Current Commissioner of Competition Matthew Boswell and his team also maintained, in court hearings, that selling Freedom to Quebecor will not result in significant reductions in cellphone fees. The C.D. Howe report said the lengthy and high-profile fight between regulators and telecom companies “brought real attention to the significantly higher prices paid by consumers in Canada for wireless telecom services.”
Rogers struck its deal to acquire Shaw in March, 2021, and agreed to sell Freedom to Quebecor in June, 2022. The companies have extended the deadlines on closing the transactions several times, and currently target finishing the deals by March 31.
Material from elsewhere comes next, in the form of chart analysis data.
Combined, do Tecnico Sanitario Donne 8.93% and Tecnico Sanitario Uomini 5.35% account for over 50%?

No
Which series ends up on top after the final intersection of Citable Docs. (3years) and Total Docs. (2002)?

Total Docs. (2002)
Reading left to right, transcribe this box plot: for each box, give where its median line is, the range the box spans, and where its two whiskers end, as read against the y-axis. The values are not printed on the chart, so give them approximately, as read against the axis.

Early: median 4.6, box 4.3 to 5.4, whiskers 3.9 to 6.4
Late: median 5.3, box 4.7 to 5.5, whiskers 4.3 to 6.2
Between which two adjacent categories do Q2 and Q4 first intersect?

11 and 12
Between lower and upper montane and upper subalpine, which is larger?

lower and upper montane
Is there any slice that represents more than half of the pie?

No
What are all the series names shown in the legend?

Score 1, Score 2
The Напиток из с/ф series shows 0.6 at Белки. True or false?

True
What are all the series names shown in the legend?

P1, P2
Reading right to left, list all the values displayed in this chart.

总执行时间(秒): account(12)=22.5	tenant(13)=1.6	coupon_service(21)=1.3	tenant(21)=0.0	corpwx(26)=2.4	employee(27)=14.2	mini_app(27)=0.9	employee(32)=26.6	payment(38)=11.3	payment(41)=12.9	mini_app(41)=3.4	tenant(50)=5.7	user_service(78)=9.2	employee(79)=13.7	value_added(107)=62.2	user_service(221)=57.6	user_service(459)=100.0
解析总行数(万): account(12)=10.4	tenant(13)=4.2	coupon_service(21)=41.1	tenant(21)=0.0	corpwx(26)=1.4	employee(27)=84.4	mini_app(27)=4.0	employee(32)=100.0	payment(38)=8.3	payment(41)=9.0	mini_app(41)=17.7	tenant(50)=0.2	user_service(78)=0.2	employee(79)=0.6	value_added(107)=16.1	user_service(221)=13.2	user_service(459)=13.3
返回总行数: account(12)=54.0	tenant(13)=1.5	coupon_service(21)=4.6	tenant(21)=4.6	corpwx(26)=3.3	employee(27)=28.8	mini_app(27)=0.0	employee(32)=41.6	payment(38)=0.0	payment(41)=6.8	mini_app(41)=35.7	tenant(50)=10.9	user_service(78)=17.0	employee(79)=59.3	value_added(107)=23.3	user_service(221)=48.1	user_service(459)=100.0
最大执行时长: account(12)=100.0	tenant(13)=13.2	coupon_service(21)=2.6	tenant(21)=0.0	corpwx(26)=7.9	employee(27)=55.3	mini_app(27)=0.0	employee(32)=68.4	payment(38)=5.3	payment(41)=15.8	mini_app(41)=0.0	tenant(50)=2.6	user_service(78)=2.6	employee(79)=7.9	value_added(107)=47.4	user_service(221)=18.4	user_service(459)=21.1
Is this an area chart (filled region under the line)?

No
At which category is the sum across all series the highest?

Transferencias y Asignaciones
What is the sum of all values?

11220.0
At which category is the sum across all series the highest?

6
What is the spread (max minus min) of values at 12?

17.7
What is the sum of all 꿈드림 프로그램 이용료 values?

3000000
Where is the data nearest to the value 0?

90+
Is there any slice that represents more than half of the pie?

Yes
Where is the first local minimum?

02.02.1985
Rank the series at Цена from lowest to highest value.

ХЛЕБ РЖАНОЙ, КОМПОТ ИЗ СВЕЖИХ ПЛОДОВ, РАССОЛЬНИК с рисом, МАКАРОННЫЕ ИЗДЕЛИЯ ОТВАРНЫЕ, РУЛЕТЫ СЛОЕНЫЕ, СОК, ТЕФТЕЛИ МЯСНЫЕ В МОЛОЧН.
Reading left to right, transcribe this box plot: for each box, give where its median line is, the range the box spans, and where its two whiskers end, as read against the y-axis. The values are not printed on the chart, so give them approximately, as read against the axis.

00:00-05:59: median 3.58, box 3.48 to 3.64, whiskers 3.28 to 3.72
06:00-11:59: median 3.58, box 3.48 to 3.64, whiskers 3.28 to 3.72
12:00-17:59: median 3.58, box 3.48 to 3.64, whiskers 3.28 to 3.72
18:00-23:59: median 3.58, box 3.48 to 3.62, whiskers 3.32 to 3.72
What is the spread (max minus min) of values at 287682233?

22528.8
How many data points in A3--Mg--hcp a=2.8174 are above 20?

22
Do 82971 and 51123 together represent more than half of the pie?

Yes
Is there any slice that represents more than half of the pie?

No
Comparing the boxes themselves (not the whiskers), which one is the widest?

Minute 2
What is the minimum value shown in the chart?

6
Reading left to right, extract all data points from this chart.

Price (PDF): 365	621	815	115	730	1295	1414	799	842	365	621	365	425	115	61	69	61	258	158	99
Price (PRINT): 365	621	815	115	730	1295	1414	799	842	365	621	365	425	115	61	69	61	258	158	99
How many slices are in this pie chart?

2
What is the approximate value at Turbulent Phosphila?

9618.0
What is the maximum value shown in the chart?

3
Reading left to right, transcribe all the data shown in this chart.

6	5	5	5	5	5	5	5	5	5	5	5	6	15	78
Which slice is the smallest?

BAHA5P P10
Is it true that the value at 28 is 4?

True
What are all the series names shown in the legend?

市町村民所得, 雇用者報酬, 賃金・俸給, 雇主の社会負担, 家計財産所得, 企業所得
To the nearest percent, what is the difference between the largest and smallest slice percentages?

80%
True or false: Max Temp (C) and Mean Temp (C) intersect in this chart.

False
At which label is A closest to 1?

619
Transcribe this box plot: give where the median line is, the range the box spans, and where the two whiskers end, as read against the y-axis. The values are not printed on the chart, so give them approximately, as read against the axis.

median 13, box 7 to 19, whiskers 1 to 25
In the agricultural and airline industries, the C.D. Howe report concluded lack of foreign competition is resulting in higher prices for Canadians. They said Canada’s supply management systems for milk, chicken and eggs “thwart real competition and lower prices for consumers.” The authors said foreign airlines should be allowed to fly between Canadian cities, rather than being restricted to international routes.
“From a competition-policy perspective, supply management in the agricultural sector is a prime candidate, in parallel with the telecom sector and airline cabotage, for serious restructuring in favour of greater reliance on more open and competitive markets,” said the report.